**과제**
아래 줄 가운데 "See the attached"이 들어 있는 줄에서 시작해 맨 마지막 줄까지, 양 끝 줄을 포함해 한 글자도 바꾸지 말고 다시 적어 주세요.

**입력 데이터**
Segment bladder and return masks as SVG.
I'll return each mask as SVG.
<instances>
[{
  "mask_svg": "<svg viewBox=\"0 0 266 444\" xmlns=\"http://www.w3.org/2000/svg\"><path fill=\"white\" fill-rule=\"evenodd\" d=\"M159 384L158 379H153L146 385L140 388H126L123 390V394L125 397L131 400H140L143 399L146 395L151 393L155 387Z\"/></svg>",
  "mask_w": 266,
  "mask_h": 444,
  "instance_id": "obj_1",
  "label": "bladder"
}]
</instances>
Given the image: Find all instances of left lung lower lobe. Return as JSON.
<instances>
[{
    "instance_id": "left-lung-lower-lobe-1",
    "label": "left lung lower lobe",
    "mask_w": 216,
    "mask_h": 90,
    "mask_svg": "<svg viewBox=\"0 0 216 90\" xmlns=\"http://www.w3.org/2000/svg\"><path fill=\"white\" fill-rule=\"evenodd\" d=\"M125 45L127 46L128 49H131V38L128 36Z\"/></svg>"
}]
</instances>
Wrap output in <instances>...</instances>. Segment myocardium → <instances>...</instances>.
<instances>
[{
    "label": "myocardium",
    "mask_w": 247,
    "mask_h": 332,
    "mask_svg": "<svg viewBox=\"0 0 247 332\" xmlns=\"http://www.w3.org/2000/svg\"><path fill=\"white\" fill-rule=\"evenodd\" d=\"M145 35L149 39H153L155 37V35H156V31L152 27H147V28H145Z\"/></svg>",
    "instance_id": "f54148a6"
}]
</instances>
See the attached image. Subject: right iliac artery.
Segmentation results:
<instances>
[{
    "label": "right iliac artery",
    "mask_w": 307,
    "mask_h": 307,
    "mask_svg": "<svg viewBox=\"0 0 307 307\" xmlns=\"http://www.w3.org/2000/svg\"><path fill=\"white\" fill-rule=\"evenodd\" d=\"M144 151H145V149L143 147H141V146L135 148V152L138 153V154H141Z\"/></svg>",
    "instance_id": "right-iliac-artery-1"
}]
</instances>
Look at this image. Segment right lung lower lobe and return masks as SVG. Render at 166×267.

**최종 답**
See the attached image. Subject: right iliac artery.
Segmentation results:
<instances>
[{
    "label": "right iliac artery",
    "mask_w": 307,
    "mask_h": 307,
    "mask_svg": "<svg viewBox=\"0 0 307 307\" xmlns=\"http://www.w3.org/2000/svg\"><path fill=\"white\" fill-rule=\"evenodd\" d=\"M144 151H145V149L143 147H141V146L135 148V152L138 153V154H141Z\"/></svg>",
    "instance_id": "right-iliac-artery-1"
}]
</instances>
Look at this image. Segment right lung lower lobe and return masks as SVG. Render at 166×267.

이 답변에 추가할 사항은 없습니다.